Required work: Which lines of the data include the string "medewerkers"? List them all.

Saved data entries:
+++++

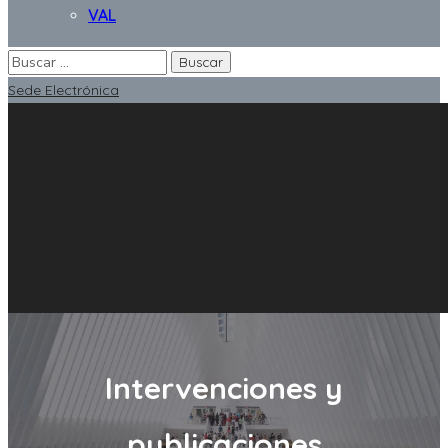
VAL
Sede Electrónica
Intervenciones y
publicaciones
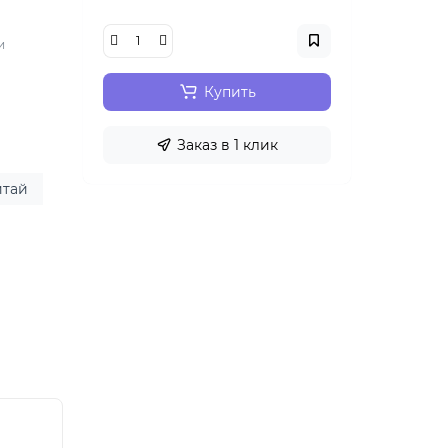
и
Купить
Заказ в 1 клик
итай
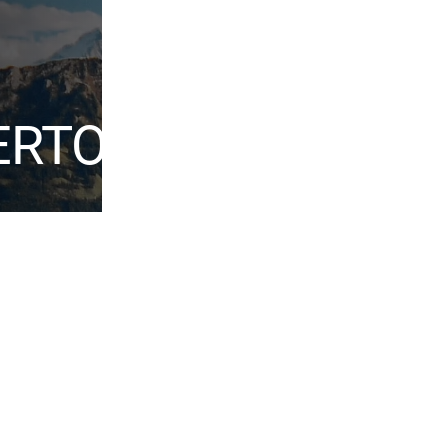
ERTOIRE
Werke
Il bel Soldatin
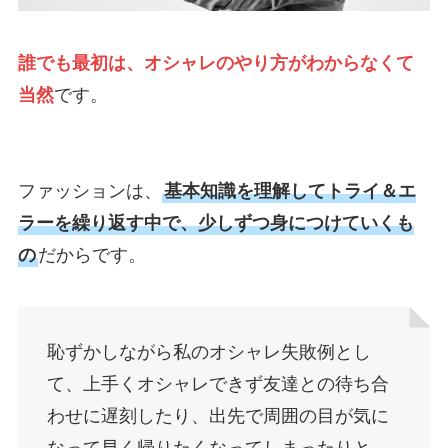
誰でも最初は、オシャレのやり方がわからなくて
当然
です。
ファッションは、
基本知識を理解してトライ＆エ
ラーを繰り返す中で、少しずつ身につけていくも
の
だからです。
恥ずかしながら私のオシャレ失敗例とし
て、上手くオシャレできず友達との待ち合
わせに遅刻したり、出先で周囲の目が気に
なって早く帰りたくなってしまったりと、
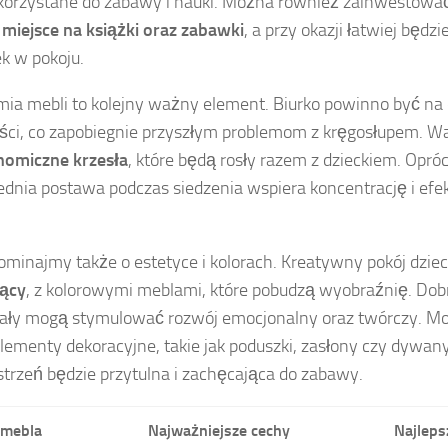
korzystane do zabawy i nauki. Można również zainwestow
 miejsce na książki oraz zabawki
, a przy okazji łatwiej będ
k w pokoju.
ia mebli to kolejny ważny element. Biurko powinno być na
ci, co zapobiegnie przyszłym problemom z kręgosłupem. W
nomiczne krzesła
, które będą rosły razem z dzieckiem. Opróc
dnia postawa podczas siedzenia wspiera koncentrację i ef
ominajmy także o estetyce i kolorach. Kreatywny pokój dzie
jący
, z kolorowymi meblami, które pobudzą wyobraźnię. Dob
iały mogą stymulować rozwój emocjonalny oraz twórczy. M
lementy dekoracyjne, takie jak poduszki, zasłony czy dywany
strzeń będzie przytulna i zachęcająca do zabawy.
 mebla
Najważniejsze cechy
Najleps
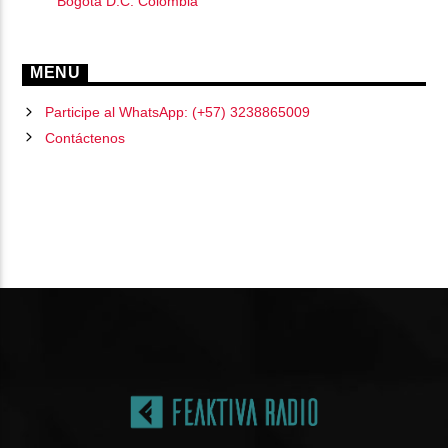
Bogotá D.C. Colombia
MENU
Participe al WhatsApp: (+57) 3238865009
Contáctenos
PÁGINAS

+++++

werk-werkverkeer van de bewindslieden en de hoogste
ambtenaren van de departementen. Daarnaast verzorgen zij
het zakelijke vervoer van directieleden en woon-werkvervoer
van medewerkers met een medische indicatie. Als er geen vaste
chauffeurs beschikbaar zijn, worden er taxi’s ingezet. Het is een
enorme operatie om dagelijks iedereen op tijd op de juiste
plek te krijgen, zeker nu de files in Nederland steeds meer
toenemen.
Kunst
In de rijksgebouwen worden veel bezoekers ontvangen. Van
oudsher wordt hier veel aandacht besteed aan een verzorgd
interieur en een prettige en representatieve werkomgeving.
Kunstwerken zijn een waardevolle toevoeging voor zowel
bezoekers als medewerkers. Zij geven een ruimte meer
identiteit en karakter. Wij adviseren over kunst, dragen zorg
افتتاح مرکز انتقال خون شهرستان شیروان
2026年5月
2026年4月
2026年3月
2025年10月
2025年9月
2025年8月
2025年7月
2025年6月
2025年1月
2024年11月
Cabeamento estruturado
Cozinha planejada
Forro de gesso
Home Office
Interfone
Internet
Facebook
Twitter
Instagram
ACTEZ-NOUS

+++++

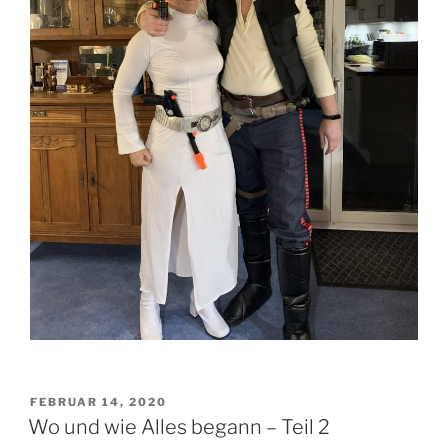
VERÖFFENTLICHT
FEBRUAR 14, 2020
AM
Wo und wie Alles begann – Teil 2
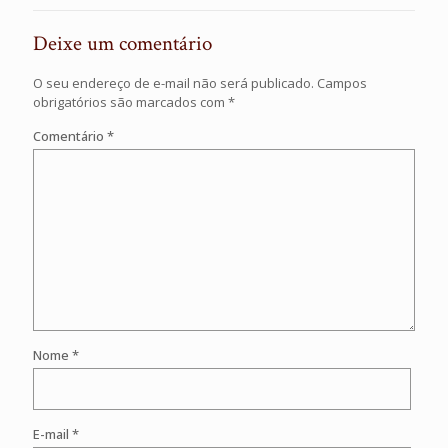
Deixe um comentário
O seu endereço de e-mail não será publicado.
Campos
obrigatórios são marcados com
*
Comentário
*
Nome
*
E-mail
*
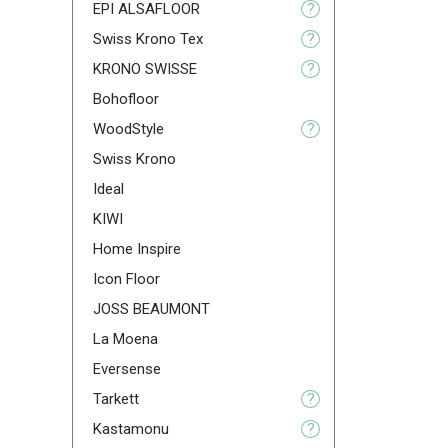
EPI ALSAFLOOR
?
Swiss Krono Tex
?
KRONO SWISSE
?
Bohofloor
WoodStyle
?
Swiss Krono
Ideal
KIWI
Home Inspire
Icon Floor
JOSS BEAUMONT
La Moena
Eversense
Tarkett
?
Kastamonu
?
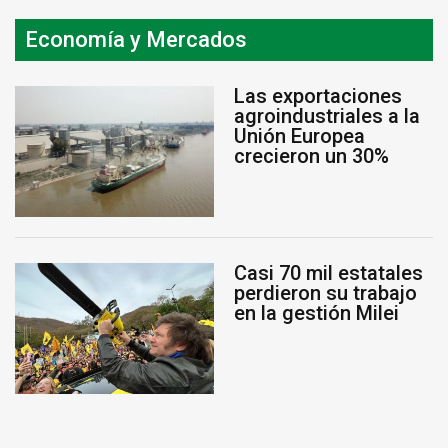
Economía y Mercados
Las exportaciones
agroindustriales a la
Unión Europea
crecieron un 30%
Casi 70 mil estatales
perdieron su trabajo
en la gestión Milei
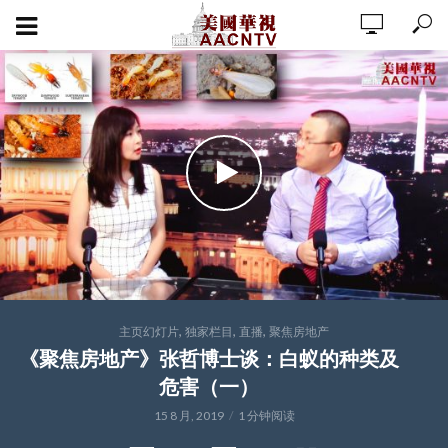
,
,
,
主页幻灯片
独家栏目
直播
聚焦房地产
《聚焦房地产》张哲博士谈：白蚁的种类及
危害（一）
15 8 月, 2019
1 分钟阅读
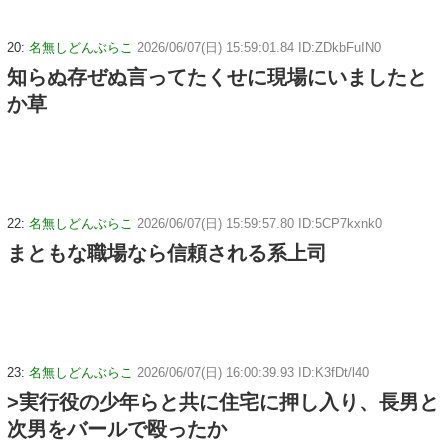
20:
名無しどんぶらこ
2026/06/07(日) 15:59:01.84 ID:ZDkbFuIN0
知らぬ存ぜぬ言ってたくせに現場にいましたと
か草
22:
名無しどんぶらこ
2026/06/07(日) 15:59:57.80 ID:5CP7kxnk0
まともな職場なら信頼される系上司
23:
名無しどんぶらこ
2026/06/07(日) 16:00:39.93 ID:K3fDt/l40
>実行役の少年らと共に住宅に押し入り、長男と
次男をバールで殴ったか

+++++

Output for this task:
van medewerkers met een medische indicatie. Als er geen vaste
bezoekers als medewerkers. Zij geven een ruimte meer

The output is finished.